Merry Christmas to one and all.  The bright lights of the tree look so inviting, but are often difficult to photograph.  Flash makes the tree look washed out and hides the colors of the lights.  Hand holding your camera makes all the colors blur together.  So what is the secret to capturing good tree photos?  As with so much in photography, the answer is a good tripod, slow shutter speeds and a remote trigger.  Even with the very nice low light capabilities of the D800 and the 50mm 1.8 lens, putting the camera onto a stable platform makes all the difference.   From the LR histogram you can see that I pushed the ISO all the way up to 640, and it still took a 4.0 sec exposure.  By using a remote cable trigger, it removes the shaking caused by my ham-handed fingers, pressing the buttons.
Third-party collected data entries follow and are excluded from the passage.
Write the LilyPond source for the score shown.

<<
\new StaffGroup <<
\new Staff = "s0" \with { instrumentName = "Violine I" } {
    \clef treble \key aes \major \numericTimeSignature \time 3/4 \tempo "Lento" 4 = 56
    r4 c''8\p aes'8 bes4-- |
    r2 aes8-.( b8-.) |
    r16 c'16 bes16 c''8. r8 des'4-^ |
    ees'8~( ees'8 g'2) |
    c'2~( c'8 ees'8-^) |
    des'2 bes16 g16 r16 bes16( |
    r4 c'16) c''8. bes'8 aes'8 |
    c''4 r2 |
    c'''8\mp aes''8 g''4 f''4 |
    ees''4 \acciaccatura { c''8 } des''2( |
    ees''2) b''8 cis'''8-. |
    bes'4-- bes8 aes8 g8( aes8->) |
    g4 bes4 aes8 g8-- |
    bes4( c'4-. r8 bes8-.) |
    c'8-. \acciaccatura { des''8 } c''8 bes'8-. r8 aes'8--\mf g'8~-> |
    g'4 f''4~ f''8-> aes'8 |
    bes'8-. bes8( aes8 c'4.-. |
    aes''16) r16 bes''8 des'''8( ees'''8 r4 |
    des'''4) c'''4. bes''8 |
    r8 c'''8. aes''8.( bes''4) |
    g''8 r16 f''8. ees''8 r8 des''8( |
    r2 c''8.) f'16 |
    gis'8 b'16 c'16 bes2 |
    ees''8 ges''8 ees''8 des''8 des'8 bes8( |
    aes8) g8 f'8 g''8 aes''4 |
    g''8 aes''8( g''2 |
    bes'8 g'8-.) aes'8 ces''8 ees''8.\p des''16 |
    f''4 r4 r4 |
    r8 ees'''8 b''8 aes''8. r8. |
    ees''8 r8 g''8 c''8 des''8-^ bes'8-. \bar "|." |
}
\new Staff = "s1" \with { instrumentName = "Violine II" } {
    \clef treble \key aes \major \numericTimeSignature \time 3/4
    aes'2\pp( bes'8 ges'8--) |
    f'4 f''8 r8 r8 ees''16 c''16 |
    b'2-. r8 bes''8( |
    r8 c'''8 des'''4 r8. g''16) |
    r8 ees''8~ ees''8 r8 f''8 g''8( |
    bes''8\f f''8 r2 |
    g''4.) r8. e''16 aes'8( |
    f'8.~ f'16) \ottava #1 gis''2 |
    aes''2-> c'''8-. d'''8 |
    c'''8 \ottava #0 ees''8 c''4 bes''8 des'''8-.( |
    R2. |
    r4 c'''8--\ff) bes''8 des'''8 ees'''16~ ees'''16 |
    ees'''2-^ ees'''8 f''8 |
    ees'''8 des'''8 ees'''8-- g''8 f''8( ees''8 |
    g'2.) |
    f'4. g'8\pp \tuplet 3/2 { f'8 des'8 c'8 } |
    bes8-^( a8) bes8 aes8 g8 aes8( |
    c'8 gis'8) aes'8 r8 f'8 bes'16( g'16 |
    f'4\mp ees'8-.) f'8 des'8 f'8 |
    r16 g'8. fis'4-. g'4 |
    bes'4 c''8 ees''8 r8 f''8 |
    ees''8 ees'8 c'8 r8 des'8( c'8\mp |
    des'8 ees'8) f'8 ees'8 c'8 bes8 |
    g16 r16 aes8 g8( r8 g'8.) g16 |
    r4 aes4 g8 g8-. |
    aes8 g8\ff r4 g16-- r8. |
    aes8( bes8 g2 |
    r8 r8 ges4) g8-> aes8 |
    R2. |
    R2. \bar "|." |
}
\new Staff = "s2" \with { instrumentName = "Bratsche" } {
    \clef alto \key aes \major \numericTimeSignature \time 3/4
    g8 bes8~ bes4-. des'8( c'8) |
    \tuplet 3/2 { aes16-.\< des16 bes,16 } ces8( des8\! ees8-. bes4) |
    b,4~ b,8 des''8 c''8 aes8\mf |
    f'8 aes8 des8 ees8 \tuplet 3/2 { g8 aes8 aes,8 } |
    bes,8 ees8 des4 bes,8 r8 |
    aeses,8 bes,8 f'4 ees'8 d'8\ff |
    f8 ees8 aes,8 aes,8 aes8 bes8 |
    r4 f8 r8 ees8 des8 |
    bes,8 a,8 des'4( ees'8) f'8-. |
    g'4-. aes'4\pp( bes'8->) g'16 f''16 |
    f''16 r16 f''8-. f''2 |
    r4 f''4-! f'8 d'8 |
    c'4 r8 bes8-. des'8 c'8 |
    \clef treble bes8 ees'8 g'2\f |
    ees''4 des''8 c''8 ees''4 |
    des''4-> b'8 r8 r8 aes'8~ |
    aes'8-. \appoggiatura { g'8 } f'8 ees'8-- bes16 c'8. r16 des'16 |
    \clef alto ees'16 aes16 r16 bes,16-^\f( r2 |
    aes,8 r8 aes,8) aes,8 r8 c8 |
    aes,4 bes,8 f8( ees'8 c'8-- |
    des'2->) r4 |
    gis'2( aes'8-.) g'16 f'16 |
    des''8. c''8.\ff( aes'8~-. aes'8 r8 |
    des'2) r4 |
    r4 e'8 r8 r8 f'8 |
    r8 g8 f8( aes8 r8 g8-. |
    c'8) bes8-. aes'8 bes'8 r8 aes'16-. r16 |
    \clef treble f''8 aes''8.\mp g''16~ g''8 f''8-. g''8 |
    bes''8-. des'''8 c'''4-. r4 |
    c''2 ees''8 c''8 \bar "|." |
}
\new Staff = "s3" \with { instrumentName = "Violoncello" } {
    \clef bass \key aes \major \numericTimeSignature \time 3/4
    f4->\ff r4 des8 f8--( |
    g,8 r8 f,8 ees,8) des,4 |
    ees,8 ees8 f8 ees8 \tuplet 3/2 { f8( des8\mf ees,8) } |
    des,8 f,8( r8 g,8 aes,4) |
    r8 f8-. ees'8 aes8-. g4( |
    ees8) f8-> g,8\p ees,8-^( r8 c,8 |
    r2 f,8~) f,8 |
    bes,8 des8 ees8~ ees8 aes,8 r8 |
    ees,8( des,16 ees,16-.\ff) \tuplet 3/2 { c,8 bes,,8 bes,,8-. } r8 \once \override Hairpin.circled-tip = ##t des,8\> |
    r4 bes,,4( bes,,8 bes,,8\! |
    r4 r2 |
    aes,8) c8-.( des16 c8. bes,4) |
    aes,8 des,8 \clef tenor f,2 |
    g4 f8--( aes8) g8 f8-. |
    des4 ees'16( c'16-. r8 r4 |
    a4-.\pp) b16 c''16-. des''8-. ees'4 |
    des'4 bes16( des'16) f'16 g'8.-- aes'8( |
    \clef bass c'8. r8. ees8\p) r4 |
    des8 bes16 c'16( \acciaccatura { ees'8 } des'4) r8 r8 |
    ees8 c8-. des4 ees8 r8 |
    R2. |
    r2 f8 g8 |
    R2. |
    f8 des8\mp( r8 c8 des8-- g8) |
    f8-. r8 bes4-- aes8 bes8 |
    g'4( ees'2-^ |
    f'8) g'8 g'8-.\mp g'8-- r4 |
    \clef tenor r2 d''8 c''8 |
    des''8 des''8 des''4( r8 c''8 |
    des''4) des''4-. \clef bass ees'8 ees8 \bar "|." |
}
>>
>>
The other way to catch the warmth and depth of colors from the tree is to go in close.  A good macro lens can get more detail and usually needs less light.  We have quite a few lighted ornaments which offer their own set of challenges.  The bright inside lights can blow out the rest of the image, leaving the background too dark.  With a macro, you can be very precise in selecting your focal point.  I used the darkness of the tower clock, and then applied the LR development brush to reduce the exposure and highlights of the lights. 

Our house also maintains a fair and balanced approach between the forces of good and others for the holidays.    Well, we didn’t have much of a white Christmas; and that is ok with me.  I hope you got whatever you were wishing for.  The joy of spending time with friends and family is what makes this season special.  We hope that all our readers enjoy the holidays. 

Tally Ho Ho Ho

One of the great things about living in the middle of Virginia Horse country is the annual spectacle of the Middleburg Hunt Christmas parade.  I didn’t get to go last year because of schedule challenges, but this year the photo club trekked up the road.  When we departed Warrenton, it was clear and sunny and we joked about how un-December like that was.  We should have not taunted the weather gods.  When we arrived in Middleburg it was cold, gray, foggy, and cold. Luckily we arrived early so we could stand out on the street in front of the sadly closed liquor store and wait.  The parade goes by pretty quickly; it has no floats or clowns, but instead shows off the heritage and the colorful riding attire of the local fox hunters, their gorgeous horses and the full pack of foxhounds. 

You get to see the riders in their “pinks”, the formal bowlers, ladies riding sidesaddle and youngsters trotting along on their ponies. 

Photographically, it was challenging to get the entire horse and rider well framed as the rode down the street.  The police had to clear the photographers out of the way a couple of times.  The black of the outfits can be captured even with the really gray skies acting as a giant fill light by adjusting the shadow slider in Lightroom. 

Lots of dogs attended the parade as if to see their cousins on parade.  

I hope everyone has got their photographic wish lists into Santa early this year.